Spring Creek High School (SCHS) is a public secondary school in Spring Creek, Nevada, in the United States. Part of the Elko County School District, its mascot is the Spartan and the school's colors are purple, silver, and black.It is also located next to the middle school

==History==
In 1993, Spring Creek High School was built to help with the population boom in Elko County. SCHS sits in the middle of Spring Creek, Nevada, a small bedroom community just south of Elko. Spring Creek has a population just over 10,000. It has a total area of 58.7 sqmi.
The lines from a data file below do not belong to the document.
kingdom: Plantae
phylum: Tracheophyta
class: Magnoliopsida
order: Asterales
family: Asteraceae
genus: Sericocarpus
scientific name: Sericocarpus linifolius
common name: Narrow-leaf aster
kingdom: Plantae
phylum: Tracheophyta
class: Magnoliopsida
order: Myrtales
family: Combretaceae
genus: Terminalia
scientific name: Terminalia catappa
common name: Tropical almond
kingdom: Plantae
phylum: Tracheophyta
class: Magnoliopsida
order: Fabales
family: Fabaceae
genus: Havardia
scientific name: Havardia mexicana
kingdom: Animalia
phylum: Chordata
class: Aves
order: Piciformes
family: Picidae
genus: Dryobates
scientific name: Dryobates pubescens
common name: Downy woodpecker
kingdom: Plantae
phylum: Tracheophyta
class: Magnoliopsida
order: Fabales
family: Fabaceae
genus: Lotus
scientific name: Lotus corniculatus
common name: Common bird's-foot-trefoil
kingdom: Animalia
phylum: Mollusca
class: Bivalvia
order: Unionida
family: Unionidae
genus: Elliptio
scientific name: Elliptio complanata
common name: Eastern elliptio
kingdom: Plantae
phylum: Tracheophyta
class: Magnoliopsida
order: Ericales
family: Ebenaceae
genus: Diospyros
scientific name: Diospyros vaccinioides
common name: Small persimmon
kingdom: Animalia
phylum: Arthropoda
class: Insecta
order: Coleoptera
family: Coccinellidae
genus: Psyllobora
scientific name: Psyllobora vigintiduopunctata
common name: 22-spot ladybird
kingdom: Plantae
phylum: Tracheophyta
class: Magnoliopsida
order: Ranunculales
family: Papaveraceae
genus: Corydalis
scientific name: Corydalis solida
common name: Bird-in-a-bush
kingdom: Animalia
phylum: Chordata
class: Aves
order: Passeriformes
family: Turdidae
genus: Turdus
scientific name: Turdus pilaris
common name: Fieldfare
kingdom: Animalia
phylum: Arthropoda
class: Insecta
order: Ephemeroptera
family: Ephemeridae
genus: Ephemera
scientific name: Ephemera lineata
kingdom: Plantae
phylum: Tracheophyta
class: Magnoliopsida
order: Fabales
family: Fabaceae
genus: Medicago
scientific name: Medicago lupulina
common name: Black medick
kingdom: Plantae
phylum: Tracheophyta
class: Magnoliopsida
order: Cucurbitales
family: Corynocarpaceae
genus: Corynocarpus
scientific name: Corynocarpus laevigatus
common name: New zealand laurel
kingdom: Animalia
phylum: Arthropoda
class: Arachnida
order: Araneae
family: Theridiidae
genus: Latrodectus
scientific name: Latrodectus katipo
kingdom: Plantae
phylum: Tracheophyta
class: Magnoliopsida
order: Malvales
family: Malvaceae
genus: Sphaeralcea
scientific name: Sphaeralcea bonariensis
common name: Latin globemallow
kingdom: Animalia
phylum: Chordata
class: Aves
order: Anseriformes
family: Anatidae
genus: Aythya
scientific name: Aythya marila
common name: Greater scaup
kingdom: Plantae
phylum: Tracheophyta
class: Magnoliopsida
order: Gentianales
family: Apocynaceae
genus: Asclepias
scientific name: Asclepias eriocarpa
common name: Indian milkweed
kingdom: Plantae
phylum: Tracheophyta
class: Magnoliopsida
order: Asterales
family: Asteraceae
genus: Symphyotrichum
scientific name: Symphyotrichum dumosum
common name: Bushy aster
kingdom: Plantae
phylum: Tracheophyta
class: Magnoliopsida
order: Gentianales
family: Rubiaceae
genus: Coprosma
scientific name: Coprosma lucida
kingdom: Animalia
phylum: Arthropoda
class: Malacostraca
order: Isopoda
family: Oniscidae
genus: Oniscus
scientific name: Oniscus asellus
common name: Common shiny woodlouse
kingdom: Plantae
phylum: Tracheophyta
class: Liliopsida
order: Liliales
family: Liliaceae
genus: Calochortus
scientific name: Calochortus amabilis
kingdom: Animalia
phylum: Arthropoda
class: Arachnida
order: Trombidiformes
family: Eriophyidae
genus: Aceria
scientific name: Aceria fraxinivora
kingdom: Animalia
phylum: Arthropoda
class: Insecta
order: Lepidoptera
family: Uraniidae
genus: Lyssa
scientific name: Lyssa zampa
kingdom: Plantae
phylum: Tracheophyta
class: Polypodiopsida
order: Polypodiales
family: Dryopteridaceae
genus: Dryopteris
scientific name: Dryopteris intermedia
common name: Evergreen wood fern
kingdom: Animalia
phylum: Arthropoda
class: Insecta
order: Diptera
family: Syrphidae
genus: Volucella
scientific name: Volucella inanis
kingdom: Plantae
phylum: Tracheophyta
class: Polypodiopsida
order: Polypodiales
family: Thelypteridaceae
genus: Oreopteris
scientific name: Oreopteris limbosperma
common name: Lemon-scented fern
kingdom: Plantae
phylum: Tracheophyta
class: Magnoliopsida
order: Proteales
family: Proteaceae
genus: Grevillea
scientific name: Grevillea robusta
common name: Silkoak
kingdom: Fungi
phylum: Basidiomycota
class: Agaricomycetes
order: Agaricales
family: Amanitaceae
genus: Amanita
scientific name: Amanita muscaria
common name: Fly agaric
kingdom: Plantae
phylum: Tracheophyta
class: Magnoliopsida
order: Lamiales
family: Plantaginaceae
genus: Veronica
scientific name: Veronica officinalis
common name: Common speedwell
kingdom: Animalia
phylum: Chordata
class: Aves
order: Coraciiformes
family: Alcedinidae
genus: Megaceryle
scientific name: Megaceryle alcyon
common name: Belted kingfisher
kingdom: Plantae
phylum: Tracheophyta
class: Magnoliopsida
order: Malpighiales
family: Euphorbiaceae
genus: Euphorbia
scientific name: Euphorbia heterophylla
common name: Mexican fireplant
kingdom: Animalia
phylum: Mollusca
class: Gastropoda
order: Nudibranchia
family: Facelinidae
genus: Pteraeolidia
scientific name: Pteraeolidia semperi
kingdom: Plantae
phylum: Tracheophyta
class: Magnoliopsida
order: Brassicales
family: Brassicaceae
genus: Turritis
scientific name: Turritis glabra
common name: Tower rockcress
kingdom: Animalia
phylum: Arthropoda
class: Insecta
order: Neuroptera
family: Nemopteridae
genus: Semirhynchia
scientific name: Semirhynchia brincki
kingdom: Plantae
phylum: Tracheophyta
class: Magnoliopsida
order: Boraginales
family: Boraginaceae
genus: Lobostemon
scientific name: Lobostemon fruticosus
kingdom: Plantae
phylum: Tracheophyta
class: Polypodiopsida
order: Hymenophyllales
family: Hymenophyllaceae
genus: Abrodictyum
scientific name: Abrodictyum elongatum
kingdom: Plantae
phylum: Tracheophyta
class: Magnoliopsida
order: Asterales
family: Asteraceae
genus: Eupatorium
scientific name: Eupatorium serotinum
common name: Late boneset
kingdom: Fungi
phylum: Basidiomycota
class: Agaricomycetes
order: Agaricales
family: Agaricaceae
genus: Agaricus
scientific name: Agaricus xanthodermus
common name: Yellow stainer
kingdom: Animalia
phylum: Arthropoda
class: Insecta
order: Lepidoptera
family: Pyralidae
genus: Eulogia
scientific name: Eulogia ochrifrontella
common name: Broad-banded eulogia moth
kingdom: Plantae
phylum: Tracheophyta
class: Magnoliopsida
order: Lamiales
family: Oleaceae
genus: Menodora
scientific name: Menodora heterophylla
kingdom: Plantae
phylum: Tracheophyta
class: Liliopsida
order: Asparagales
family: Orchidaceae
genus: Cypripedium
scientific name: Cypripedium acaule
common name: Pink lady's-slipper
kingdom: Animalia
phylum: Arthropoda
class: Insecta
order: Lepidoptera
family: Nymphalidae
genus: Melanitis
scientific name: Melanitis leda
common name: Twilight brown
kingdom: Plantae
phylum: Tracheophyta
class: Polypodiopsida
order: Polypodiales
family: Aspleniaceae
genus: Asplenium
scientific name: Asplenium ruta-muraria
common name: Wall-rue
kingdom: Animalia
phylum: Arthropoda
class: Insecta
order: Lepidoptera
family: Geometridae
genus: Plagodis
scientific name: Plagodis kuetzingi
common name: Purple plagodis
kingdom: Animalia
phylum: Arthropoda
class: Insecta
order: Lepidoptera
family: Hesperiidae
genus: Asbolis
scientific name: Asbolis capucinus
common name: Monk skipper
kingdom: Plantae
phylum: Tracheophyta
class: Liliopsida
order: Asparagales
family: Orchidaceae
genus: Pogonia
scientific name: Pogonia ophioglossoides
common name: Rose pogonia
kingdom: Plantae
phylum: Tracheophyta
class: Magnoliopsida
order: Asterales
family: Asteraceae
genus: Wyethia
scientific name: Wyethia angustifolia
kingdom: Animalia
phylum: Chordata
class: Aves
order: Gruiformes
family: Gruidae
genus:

The first graduating class at Spring Creek High was the Class of 1996

==Extracurricular activities==
The activities at SCHS include many sports and several clubs.

===Athletics===
The Spring Creek Spartans compete in the Northern 3A, which belongs to the NIAA.
- Girls Track won the 3A State Title from 2000–2006
- Wrestling 4 time 3A State Champions

==== NIAA state championships ====
- Football - 1997
- Basketball (Girls) - 2006, 2007, 2009
- Cross Country (Girls) - 1994-1997
- Softball - 1996, 2000
- Track and Field (Girls) - 2000, 2001, 2002, 2003, 2004, 2005, 2006
- Wrestling -1996, 2004, 2005, 2006, 2007, 2008
- Golf - 1997

===Music===

The Marching Spartans have four state titles in the small band division (1996, 1998, 2015, 2016), marched in the Hollywood Christmas Parade in 1998, and toured the Basque country in Northern Spain and Southern France in 1999.